▼▼▼

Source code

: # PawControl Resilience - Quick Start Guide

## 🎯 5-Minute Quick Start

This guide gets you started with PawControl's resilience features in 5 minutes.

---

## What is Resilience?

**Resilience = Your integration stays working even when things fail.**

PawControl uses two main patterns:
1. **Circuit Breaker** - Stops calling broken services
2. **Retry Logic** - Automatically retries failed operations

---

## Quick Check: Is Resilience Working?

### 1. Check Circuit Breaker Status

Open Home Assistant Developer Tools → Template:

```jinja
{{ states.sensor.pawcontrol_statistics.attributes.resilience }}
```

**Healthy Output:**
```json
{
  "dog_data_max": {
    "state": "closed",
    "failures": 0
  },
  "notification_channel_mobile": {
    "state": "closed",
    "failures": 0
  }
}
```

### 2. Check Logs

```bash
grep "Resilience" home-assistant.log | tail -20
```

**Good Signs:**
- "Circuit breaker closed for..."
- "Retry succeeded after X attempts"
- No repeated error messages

▲▲▲
▼▼▼

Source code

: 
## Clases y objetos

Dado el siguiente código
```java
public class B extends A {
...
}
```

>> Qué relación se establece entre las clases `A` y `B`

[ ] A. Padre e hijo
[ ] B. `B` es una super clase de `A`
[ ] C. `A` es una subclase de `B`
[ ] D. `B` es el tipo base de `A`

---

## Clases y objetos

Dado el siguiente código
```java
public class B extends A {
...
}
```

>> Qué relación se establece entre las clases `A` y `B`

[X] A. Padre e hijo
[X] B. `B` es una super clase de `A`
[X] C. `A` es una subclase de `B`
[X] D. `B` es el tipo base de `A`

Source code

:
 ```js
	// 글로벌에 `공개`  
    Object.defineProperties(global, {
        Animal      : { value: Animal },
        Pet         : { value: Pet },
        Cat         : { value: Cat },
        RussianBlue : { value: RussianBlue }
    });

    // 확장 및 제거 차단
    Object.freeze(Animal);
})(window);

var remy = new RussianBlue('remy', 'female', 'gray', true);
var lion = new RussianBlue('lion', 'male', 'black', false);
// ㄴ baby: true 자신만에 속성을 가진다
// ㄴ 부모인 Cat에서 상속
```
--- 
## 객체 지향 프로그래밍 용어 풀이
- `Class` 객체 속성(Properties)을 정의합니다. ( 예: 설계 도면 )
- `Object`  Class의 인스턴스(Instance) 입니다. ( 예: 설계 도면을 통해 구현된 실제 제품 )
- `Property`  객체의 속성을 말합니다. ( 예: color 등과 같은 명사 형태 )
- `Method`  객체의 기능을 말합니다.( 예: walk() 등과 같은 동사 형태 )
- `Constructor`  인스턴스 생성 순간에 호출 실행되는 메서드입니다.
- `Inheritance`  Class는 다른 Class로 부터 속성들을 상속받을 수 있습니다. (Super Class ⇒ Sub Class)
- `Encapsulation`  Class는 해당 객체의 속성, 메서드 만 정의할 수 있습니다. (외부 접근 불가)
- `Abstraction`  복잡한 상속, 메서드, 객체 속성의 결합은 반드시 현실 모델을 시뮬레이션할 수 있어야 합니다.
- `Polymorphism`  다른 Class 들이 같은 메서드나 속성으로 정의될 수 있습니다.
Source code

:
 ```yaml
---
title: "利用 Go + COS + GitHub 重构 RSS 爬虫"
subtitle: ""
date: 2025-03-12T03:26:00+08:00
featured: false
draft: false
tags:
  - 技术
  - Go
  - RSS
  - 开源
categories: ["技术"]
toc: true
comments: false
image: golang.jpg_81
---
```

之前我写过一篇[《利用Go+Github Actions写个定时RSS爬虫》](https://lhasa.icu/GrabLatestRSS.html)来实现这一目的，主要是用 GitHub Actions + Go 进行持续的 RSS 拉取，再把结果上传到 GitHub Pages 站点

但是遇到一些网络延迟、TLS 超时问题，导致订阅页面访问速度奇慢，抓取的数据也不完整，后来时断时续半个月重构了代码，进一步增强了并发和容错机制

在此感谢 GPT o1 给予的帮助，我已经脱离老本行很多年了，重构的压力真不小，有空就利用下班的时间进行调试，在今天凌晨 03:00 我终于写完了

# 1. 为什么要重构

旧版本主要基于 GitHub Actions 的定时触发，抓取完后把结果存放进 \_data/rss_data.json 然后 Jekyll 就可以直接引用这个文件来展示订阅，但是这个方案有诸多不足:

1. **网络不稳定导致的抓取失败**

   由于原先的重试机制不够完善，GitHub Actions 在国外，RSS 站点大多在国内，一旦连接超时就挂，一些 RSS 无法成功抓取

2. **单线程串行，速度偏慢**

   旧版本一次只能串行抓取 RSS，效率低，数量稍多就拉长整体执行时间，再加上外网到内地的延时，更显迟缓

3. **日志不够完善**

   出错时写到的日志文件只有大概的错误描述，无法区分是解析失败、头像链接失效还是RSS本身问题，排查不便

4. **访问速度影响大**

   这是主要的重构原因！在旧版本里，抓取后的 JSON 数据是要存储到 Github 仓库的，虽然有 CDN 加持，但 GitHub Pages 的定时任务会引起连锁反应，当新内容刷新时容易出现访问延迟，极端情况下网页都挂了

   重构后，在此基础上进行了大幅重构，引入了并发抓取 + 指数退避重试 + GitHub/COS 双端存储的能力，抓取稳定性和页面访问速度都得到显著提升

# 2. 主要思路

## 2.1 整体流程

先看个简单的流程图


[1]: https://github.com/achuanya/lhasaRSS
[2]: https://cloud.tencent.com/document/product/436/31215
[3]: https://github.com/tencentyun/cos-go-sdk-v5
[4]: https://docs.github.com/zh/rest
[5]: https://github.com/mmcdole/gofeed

▲▲▲

• [Exercise prompt] The lines above from the one containing "### 1. Check Circuit Breaker Status" through the one containing "- No repeated error messages" are to be set down exactly, and no others.

• [Expected answer]
### 1. Check Circuit Breaker Status

Open Home Assistant Developer Tools → Template:

```jinja
{{ states.sensor.pawcontrol_statistics.attributes.resilience }}
```

**Healthy Output:**
```json
{
  "dog_data_max": {
    "state": "closed",
    "failures": 0
  },
  "notification_channel_mobile": {
    "state": "closed",
    "failures": 0
  }
}
```

### 2. Check Logs

```bash
grep "Resilience" home-assistant.log | tail -20
```

**Good Signs:**
- "Circuit breaker closed for..."
- "Retry succeeded after X attempts"
- No repeated error messages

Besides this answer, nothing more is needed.